Grant and Henderson said Seraph Young was a 23-year-old schoolteacher who was on her way to work in Salt Lake City on Feb. 14, 1870, when she made what would become a historic turn into the Council Hall and cast a vote in a municipal election.

About 25 other women are believed to have voted that day, but Seraph was the first, according to newspaper accounts at the time, Grant said.

Utah was still a territory; only two days before, it had passed a law giving women the right to vote. But it would be another 50 years before the 19th Amendment passed, giving women the right to vote throughout the United States.

"Her historic vote represented a crucial turning point for suffrage equality," Herbert said on Twitter following the ceremony.

In a statement, O'Brien said Seraph Young Ford was "the first woman to cast a ballot in an American election. We all admire the courage of this great American."

She was the oldest of nine children and a grandniece of Brigham Young, the second president of The Church of Jesus Christ of Latter-Day Saints.

Seraph would marry Seth Ford, a Union Army veteran, in 1872. They moved East, settling in Baltimore.
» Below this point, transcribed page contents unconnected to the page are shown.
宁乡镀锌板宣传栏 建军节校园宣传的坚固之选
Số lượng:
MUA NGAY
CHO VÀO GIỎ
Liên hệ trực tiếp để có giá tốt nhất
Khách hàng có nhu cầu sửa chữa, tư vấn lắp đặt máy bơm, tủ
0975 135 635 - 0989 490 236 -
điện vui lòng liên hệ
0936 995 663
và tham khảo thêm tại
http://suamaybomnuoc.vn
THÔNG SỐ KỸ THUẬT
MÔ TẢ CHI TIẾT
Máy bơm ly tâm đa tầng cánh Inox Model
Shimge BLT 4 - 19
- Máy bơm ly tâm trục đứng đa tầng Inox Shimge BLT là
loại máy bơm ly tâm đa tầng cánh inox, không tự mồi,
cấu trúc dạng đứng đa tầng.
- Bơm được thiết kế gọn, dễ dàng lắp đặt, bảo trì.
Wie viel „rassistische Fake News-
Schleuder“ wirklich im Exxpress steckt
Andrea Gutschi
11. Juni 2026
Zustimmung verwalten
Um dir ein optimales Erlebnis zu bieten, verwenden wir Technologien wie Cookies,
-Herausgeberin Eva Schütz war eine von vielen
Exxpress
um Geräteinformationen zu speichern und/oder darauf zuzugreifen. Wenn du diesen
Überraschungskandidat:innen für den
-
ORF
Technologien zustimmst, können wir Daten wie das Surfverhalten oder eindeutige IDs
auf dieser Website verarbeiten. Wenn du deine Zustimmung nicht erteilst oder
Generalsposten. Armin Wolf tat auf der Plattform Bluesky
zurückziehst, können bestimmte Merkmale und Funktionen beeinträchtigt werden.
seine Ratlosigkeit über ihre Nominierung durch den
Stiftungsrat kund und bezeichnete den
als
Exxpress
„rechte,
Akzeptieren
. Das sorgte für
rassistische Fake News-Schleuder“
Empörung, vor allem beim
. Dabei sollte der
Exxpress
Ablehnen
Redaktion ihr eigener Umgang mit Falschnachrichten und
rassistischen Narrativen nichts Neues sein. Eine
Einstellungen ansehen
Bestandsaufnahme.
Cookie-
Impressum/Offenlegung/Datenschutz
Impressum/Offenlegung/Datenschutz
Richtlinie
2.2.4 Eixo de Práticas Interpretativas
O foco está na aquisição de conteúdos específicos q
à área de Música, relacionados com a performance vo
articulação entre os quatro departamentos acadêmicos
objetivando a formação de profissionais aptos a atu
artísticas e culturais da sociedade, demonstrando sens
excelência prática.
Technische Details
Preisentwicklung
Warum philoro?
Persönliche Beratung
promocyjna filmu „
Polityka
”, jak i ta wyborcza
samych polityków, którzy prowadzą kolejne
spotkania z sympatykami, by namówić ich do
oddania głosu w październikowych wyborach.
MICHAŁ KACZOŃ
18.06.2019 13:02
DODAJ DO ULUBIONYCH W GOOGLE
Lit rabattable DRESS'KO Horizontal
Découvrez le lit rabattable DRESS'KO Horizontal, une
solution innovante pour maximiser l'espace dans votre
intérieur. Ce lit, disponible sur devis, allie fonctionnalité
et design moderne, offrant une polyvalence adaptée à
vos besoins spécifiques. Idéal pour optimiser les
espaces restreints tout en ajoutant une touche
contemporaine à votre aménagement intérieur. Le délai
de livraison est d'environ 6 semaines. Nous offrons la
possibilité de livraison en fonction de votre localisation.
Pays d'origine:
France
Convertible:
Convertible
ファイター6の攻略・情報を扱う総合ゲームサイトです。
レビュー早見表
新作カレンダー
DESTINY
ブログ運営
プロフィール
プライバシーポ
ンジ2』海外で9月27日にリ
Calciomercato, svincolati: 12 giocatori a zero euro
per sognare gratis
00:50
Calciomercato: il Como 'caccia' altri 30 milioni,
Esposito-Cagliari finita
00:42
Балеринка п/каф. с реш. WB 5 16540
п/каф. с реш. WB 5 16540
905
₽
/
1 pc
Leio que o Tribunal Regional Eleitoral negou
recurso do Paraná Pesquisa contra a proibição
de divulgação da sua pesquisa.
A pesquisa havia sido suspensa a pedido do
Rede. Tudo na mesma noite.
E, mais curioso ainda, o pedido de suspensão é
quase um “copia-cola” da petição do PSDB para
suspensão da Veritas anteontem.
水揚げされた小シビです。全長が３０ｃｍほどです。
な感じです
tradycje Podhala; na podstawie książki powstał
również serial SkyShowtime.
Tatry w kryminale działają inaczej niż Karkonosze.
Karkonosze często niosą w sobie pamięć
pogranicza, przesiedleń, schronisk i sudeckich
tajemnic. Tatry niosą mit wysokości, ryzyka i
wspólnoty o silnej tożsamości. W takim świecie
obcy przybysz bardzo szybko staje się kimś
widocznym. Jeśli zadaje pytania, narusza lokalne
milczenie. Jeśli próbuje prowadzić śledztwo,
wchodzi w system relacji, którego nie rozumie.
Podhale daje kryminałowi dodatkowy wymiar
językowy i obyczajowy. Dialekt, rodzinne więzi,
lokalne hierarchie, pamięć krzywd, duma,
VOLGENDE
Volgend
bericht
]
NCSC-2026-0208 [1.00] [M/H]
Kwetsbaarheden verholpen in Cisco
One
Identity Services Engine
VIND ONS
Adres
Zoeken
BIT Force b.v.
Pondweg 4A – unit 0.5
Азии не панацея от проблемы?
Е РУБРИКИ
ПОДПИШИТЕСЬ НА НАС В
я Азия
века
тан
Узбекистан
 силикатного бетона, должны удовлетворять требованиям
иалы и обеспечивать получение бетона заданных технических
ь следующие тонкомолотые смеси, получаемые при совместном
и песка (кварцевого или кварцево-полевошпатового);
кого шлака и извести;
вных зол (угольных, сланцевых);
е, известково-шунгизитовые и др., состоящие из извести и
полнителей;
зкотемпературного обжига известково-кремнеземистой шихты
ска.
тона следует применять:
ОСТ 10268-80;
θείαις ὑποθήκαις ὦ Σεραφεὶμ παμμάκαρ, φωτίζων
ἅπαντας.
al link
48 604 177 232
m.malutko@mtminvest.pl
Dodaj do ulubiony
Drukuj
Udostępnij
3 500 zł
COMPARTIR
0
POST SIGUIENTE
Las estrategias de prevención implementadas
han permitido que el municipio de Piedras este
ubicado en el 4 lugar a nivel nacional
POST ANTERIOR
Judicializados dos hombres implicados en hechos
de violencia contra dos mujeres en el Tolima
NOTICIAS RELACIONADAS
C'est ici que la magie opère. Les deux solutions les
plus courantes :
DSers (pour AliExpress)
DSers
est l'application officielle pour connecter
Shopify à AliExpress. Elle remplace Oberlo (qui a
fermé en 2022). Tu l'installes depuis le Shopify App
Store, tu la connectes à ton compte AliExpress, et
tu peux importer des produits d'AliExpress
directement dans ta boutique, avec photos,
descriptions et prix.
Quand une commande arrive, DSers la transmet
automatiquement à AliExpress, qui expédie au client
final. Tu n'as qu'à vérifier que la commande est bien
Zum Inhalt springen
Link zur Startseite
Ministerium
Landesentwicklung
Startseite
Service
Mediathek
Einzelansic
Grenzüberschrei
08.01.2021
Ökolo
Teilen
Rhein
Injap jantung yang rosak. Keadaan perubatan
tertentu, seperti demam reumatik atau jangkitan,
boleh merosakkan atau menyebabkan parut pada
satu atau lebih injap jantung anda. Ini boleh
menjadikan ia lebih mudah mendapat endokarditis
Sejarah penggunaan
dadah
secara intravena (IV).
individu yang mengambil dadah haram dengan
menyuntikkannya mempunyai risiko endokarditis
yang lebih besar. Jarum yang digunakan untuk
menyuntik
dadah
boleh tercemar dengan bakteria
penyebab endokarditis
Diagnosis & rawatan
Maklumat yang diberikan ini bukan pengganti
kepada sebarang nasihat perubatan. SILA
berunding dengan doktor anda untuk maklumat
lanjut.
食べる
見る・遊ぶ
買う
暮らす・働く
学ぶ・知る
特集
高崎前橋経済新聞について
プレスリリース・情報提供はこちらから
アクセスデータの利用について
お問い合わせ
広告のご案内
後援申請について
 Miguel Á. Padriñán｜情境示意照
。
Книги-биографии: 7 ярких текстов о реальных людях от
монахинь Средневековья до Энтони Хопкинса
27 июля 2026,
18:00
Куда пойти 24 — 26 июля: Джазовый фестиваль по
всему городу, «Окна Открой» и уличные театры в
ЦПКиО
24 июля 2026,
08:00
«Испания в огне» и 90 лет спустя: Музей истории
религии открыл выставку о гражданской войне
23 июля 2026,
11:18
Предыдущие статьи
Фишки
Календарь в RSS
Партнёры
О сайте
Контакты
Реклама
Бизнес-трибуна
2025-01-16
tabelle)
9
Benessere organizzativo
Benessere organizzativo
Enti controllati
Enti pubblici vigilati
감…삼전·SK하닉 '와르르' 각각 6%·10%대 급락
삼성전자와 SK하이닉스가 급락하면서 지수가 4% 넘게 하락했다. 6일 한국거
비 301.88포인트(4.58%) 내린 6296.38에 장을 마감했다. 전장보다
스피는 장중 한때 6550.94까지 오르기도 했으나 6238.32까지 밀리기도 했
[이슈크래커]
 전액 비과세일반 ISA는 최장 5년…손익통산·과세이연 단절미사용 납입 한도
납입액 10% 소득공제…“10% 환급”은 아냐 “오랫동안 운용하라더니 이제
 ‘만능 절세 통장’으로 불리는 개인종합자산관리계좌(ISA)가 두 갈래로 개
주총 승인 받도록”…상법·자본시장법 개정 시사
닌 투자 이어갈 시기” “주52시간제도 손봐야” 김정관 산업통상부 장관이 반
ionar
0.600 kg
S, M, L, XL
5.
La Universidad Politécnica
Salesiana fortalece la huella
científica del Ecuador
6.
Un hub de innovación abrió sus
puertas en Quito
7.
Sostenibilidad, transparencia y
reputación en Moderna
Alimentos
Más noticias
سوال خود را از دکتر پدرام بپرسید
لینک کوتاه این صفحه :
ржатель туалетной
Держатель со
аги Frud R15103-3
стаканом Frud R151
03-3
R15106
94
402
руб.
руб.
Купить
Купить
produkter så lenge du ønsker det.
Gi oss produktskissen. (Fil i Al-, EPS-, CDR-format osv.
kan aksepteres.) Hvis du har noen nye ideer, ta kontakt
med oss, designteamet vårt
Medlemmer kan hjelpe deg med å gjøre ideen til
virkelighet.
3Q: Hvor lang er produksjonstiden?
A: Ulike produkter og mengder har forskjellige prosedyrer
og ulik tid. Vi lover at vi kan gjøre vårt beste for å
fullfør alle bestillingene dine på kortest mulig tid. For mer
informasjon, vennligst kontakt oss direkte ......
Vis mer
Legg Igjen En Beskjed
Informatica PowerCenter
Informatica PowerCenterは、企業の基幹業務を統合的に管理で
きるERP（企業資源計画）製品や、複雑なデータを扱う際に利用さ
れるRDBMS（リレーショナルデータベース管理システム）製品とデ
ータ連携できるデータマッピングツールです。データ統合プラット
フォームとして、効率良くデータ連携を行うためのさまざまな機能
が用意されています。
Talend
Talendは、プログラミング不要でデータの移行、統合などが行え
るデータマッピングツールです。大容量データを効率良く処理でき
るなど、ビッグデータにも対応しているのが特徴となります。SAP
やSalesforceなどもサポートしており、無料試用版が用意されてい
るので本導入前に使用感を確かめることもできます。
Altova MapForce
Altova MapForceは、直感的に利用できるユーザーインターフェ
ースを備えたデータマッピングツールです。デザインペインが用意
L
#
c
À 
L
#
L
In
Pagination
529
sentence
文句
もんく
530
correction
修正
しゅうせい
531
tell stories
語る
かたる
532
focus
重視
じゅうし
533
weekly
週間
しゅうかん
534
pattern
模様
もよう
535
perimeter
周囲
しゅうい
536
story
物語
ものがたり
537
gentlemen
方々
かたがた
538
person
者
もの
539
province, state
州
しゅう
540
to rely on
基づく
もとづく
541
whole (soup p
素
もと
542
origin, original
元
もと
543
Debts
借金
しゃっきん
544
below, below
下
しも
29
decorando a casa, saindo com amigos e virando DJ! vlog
Seth Ford died in 1910 and was buried at Arlington National Cemetery. Seraph died in 1938 and was buried alongside him in Section 13, Grave 89-A.

Following the graveside ceremony, Seraph Young Ford's name was added to Arlington's list of prominent women buried at the cemetery, including Jacqueline Bouvier Kennedy Onassis; Lt. Ollie Bennett, the first female medical officer commissioned in the U.S. Army during World War I; and Air Force Maj. Gen. Jeanne M. Holm, the first woman to serve at two-star rank in the U.S. military.